* Problem A
Repeat the part of the court opinion starting with "We hold that" and going on through "for further proceedings.".
* Problem B
According to the court opinion, how long did the trial court direct the defendant to be imprisoned?
* Problem C
Based on the court opinion, does each statement hold? Answer yes or no and quote the words that decide it. (i) The court found sufficient evidence to support the punitive damages award. (ii) The defendant kept the same counsel for the appeal. (iii) The court held that the attorney fee award was proper.
--- Passage Enclosed Below ---
The defendant, Robert E. Preeson (the defendant or Preeson), appeals the judgment of the Jefferson County District Court awarding the plaintiff, Tomiko A. Kinsey (the plaintiff or Kinsey), compensatory damages, exemplary damages, attorney fees, and an execution against the body of the defendant pursuant to section 13-59-103, 6A C.R.S. (1987). The trial court directed the defendant to be imprisoned for up to one year or until payment of the judgment. The defendant retained new counsel for the purposes of this appeal.

*544 He appealed this judgment claiming that the body execution statute, sections 13-59-101 to -105, is unconstitutional.[1] He also contends that the plaintiff's pleadings were legally insufficient to support the award of body execution and punitive damages, that the trial court's findings to support the award of body execution and punitive damages were insufficient, and that the trial court erred in awarding the plaintiff attorney fees.

The defendant appealed the judgment to the court of appeals. Due to the constitutional challenge to sections 13-59-101 to -105,[2] jurisdiction was transferred to this court pursuant to section 13-4-110, 6A C.R.S. (1987).

We hold that the body execution statute, specifically section 13-59-103, does not provide a rational basis for achieving its purpose, and thus violates equal protection of the law. Further, the award of attorney fees was improper because the trial court did not make sufficient findings to justify the award. However, the award of punitive damages is supported by sufficient evidence. Therefore, we affirm in part, reverse in part, and remand the case to the trial court for further proceedings.

I.
--- End of Enclosed Passage ---
--- Recorded information Enclosed Below ---
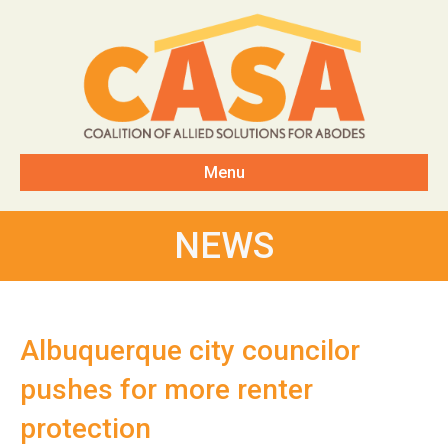
Menu
NEWS
Albuquerque city councilor
pushes for more renter
protection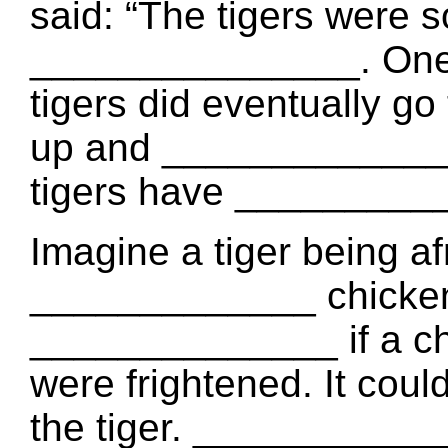
said: “The tigers were s
_______________. One 
tigers did eventually go 
up and _____________ s
tigers have __________
Imagine a tiger being af
_____________ chickens 
______________ if a chi
were frightened. It coul
the tiger. ___________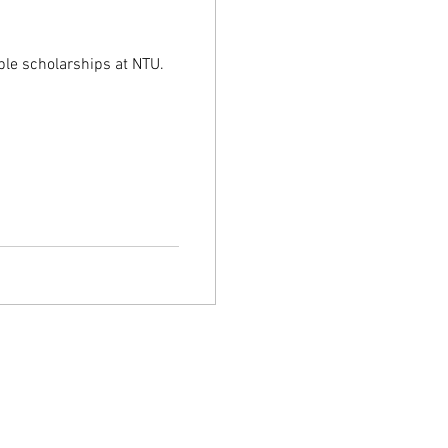
U
ble scholarships at NTU.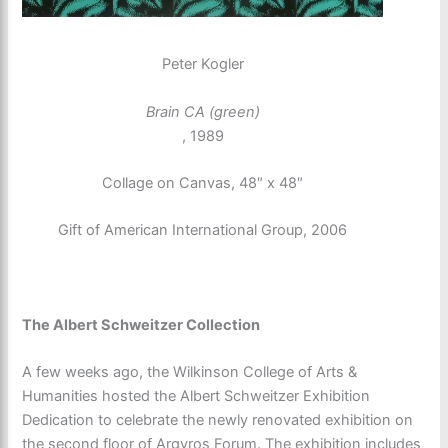
Peter Kogler
Brain CA (green)
, 1989
Collage on Canvas, 48″ x 48″
Gift of American International Group, 2006
The Albert Schweitzer Collection
A few weeks ago, the Wilkinson College of Arts &
Humanities hosted the Albert Schweitzer Exhibition
Dedication to celebrate the newly renovated exhibition on
the second floor of Argyros Forum. The exhibition includes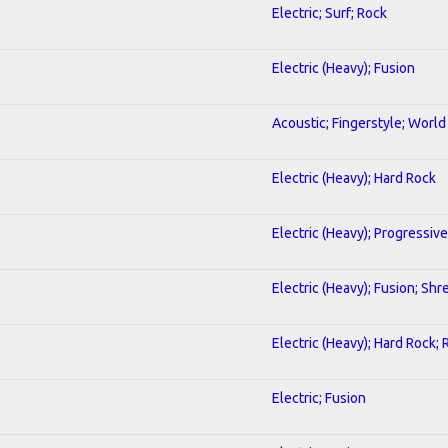
Electric; Surf; Rock
Electric (Heavy); Fusion
Acoustic; Fingerstyle; World
Electric (Heavy); Hard Rock
Electric (Heavy); Progressive
Electric (Heavy); Fusion; Shr
Electric (Heavy); Hard Rock; 
Electric; Fusion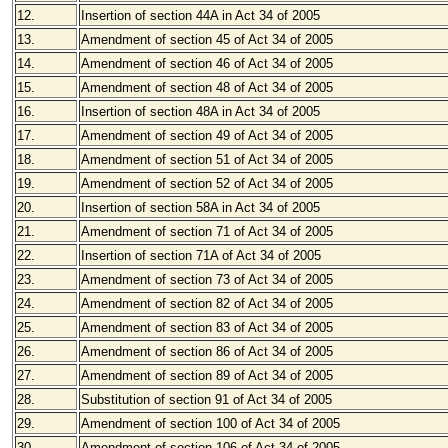
12.
Insertion of section 44A in Act 34 of 2005
13.
Amendment of section 45 of Act 34 of 2005
14.
Amendment of section 46 of Act 34 of 2005
15.
Amendment of section 48 of Act 34 of 2005
16.
Insertion of section 48A in Act 34 of 2005
17.
Amendment of section 49 of Act 34 of 2005
18.
Amendment of section 51 of Act 34 of 2005
19.
Amendment of section 52 of Act 34 of 2005
20.
Insertion of section 58A in Act 34 of 2005
21.
Amendment of section 71 of Act 34 of 2005
22.
Insertion of section 71A of Act 34 of 2005
23.
Amendment of section 73 of Act 34 of 2005
24.
Amendment of section 82 of Act 34 of 2005
25.
Amendment of section 83 of Act 34 of 2005
26.
Amendment of section 86 of Act 34 of 2005
27.
Amendment of section 89 of Act 34 of 2005
28.
Substitution of section 91 of Act 34 of 2005
29.
Amendment of section 100 of Act 34 of 2005
30.
Amendment of section 106 of Act 34 of 2005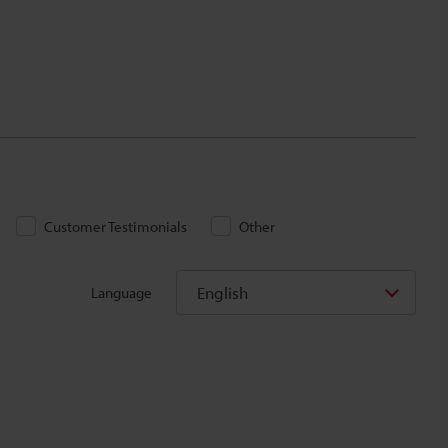
Customer Testimonials
Other
English
Language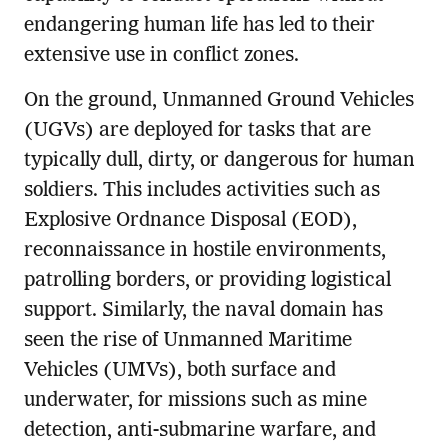
endangering human life has led to their
extensive use in conflict zones.
On the ground, Unmanned Ground Vehicles
(UGVs) are deployed for tasks that are
typically dull, dirty, or dangerous for human
soldiers. This includes activities such as
Explosive Ordnance Disposal (EOD),
reconnaissance in hostile environments,
patrolling borders, or providing logistical
support. Similarly, the naval domain has
seen the rise of Unmanned Maritime
Vehicles (UMVs), both surface and
underwater, for missions such as mine
detection, anti-submarine warfare, and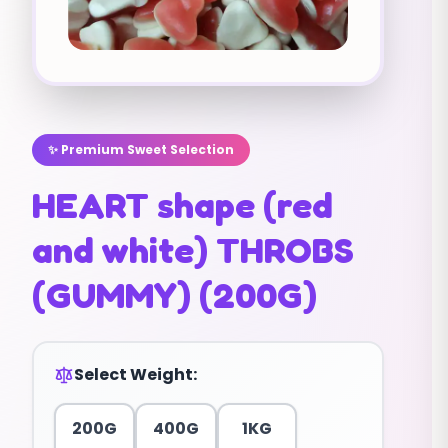
✨ Premium Sweet Selection
HEART shape (red
and white) THROBS
(GUMMY) (200G)
Select Weight:
200G
400G
1KG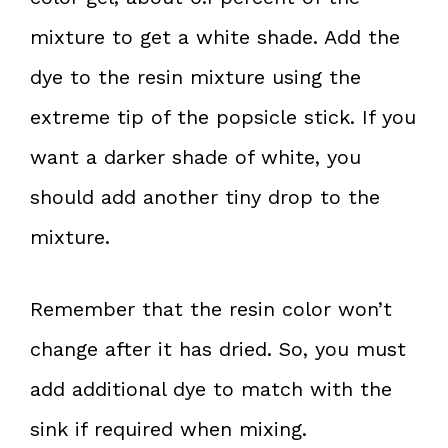
mixture to get a white shade. Add the
dye to the resin mixture using the
extreme tip of the popsicle stick. If you
want a darker shade of white, you
should add another tiny drop to the
mixture.
Remember that the resin color won’t
change after it has dried. So, you must
add additional dye to match with the
sink if required when mixing.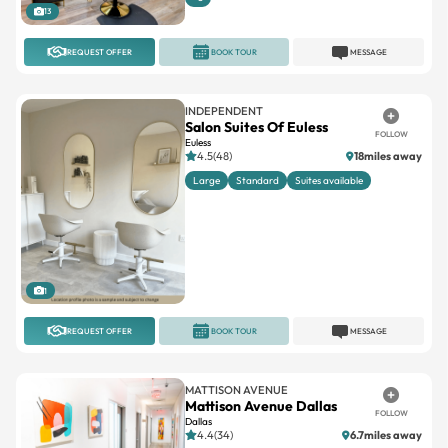
13
REQUEST OFFER
BOOK TOUR
MESSAGE
INDEPENDENT
Salon Suites Of Euless
FOLLOW
Euless
4.5(48)
18miles away
Large
Standard
Suites available
1
REQUEST OFFER
BOOK TOUR
MESSAGE
MATTISON AVENUE
Mattison Avenue Dallas
FOLLOW
Dallas
4.4(34)
6.7miles away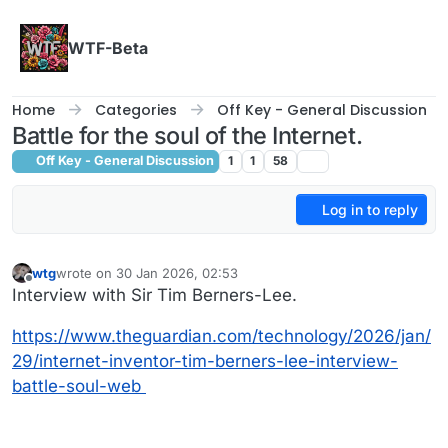
Skip to content
WTF-Beta
Home
Categories
Off Key - General Discussion
Battle for the soul of the Internet.
Off Key - General Discussion
1
1
58
Log in to reply
wtg
wrote on
30 Jan 2026, 02:53
last edited by
Offline
Interview with Sir Tim Berners-Lee.
https://www.theguardian.com/technology/2026/jan/
29/internet-inventor-tim-berners-lee-interview-
battle-soul-web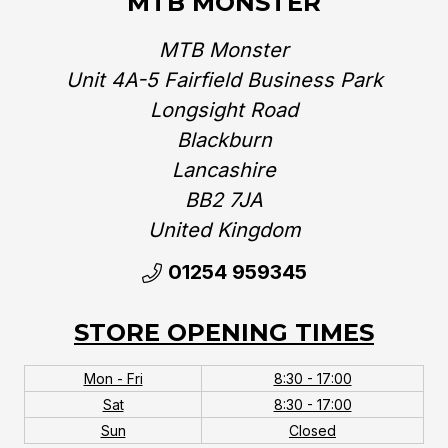
MTB MONSTER
MTB Monster
Unit 4A-5 Fairfield Business Park
Longsight Road
Blackburn
Lancashire
BB2 7JA
United Kingdom‎
01254 959345
STORE OPENING TIMES
Mon - Fri
8:30 - 17:00
Sat
8:30 - 17:00
Sun
Closed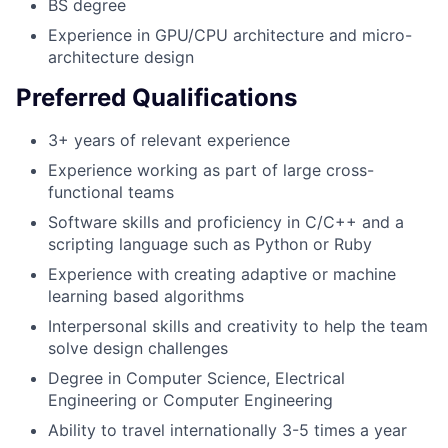
BS degree
Experience in GPU/CPU architecture and micro-
architecture design
Preferred Qualifications
3+ years of relevant experience
Experience working as part of large cross-
functional teams
Software skills and proficiency in C/C++ and a
scripting language such as Python or Ruby
Experience with creating adaptive or machine
learning based algorithms
Interpersonal skills and creativity to help the team
solve design challenges
Degree in Computer Science, Electrical
Engineering or Computer Engineering
Ability to travel internationally 3-5 times a year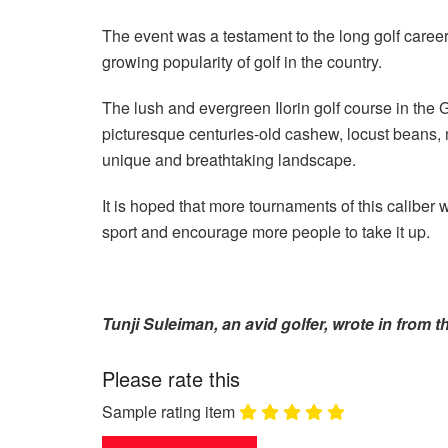
The event was a testament to the long golf caree
growing popularity of golf in the country.
The lush and evergreen Ilorin golf course in the 
picturesque centuries-old cashew, locust beans, 
unique and breathtaking landscape.
It is hoped that more tournaments of this caliber w
sport and encourage more people to take it up.
Tunji Suleiman, an avid golfer, wrote in from th
Please rate this
Sample rating item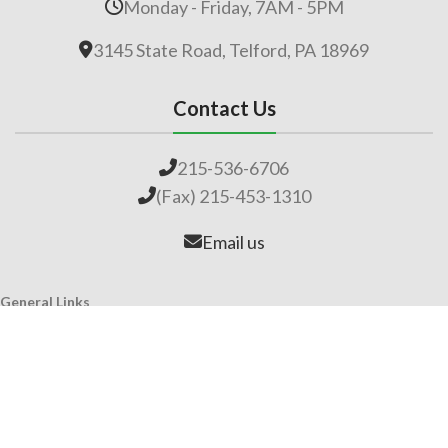
Monday - Friday, 7AM - 5PM
3145 State Road, Telford, PA 18969
Contact Us
215-536-6706
(Fax) 215-453-1310
Email us
General Links
Home
Our Company
About Lime
Global Impact
Employment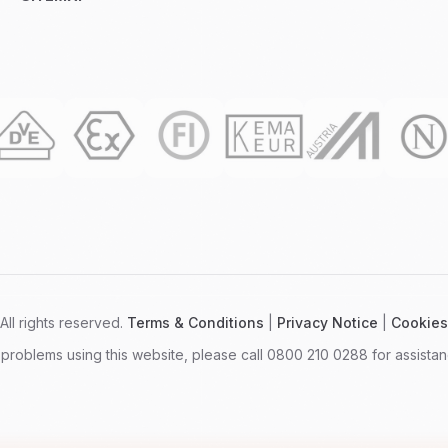
ll rights reserved.
Terms & Conditions
|
Privacy Notice
|
Cookies
 problems using this website, please call 0800 210 0288 for assistan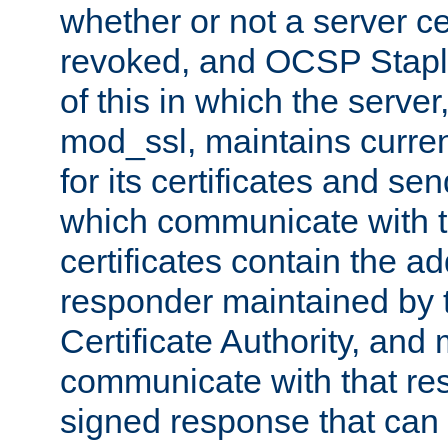
whether or not a server ce
revoked, and OCSP Stapli
of this in which the serve
mod_ssl, maintains curr
for its certificates and se
which communicate with t
certificates contain the 
responder maintained by 
Certificate Authority, and
communicate with that res
signed response that can 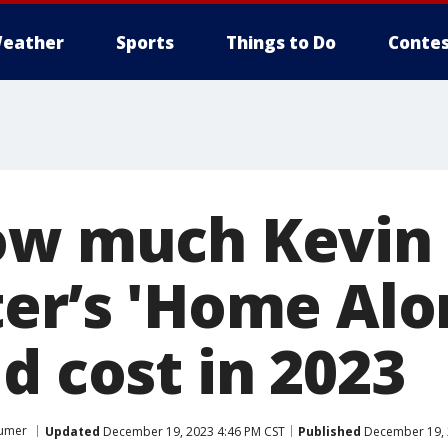
eather
Sports
Things to Do
Contes
ow much Kevin
ter’s 'Home Alo
d cost in 2023
umer
Updated
December 19, 2023 4:46 PM CST
Published
December 19, 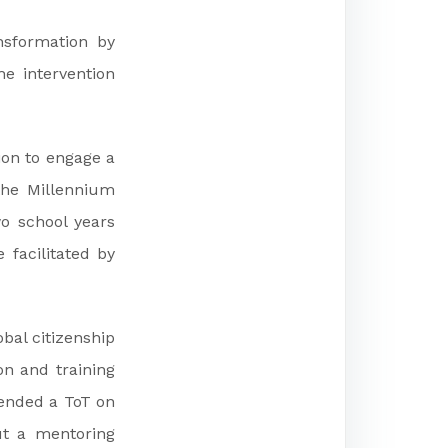
ansformation by
he intervention
ion to engage a
the Millennium
o school years
facilitated by
obal citizenship
n and training
tended a ToT on
ut a mentoring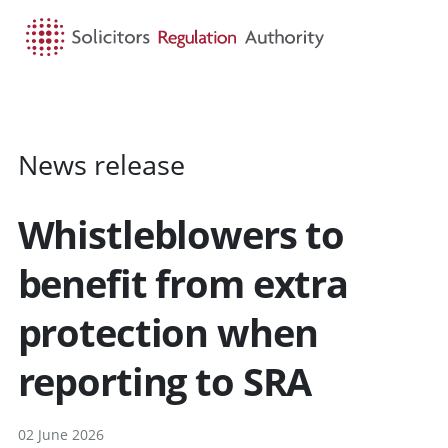
HOME
SEARCH
MENU
News release
Whistleblowers to
benefit from extra
protection when
reporting to SRA
02 June 2026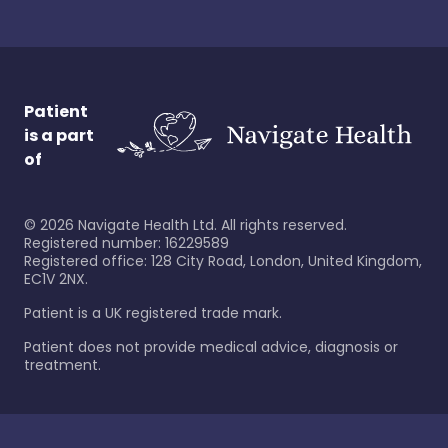
Patient
is a part
of
©
2026
Navigate Health Ltd. All rights reserved.
Registered number: 16229589
Registered office: 128 City Road, London, United Kingdom,
EC1V 2NX.
Patient is a UK registered trade mark.
Patient does not provide medical advice, diagnosis or
treatment.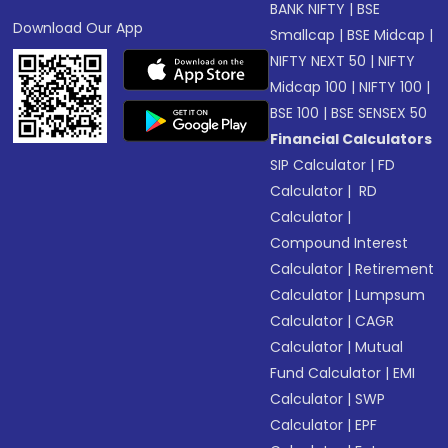
BANK NIFTY
|
BSE
Download Our App
Smallcap
|
BSE Midcap
|
NIFTY NEXT 50
|
NIFTY
Midcap 100
|
NIFTY 100
|
BSE 100
|
BSE SENSEX 50
Financial Calculators
SIP Calculator
|
FD
Calculator
|
RD
Calculator
|
Compound Interest
Calculator
|
Retirement
Calculator
|
Lumpsum
Calculator
|
CAGR
Calculator
|
Mutual
Fund Calculator
|
EMI
Calculator
|
SWP
Calculator
|
EPF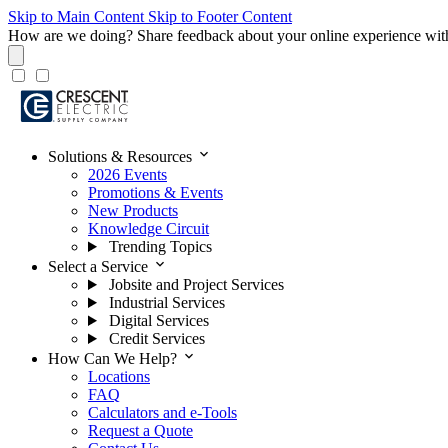
Skip to Main Content
Skip to Footer Content
How are we doing?
Share feedback about your online experience wit
expand_more
Solutions & Resources
2026 Events
Promotions & Events
New Products
Knowledge Circuit
Trending Topics
expand_more
Select a Service
Jobsite and Project Services
Industrial Services
Digital Services
Credit Services
expand_more
How Can We Help?
Locations
FAQ
Calculators and e-Tools
Request a Quote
--- End of Enclosed Recorded information ---
* Answer box A
We hold that the body execution statute, specifically section 13-59-103, does not provide a rational basis for achieving its purpose, and thus violates equal protection of the law. Further, the award of attorney fees was improper because the trial court did not make sufficient findings to justify the award. However, the award of punitive damages is supported by sufficient evidence. Therefore, we affirm in part, reverse in part, and remand the case to the trial court for further proceedings.

* Answer box B
For up to one year or until payment of the judgment.

* Answer box C
(i) Yes: "However, the award of punitive damages is supported by sufficient evidence."
(ii) No: "The defendant retained new counsel for the purposes of this appeal."
(iii) No: "the award of attorney fees was improper because the trial court did not make sufficient findings to justify the award."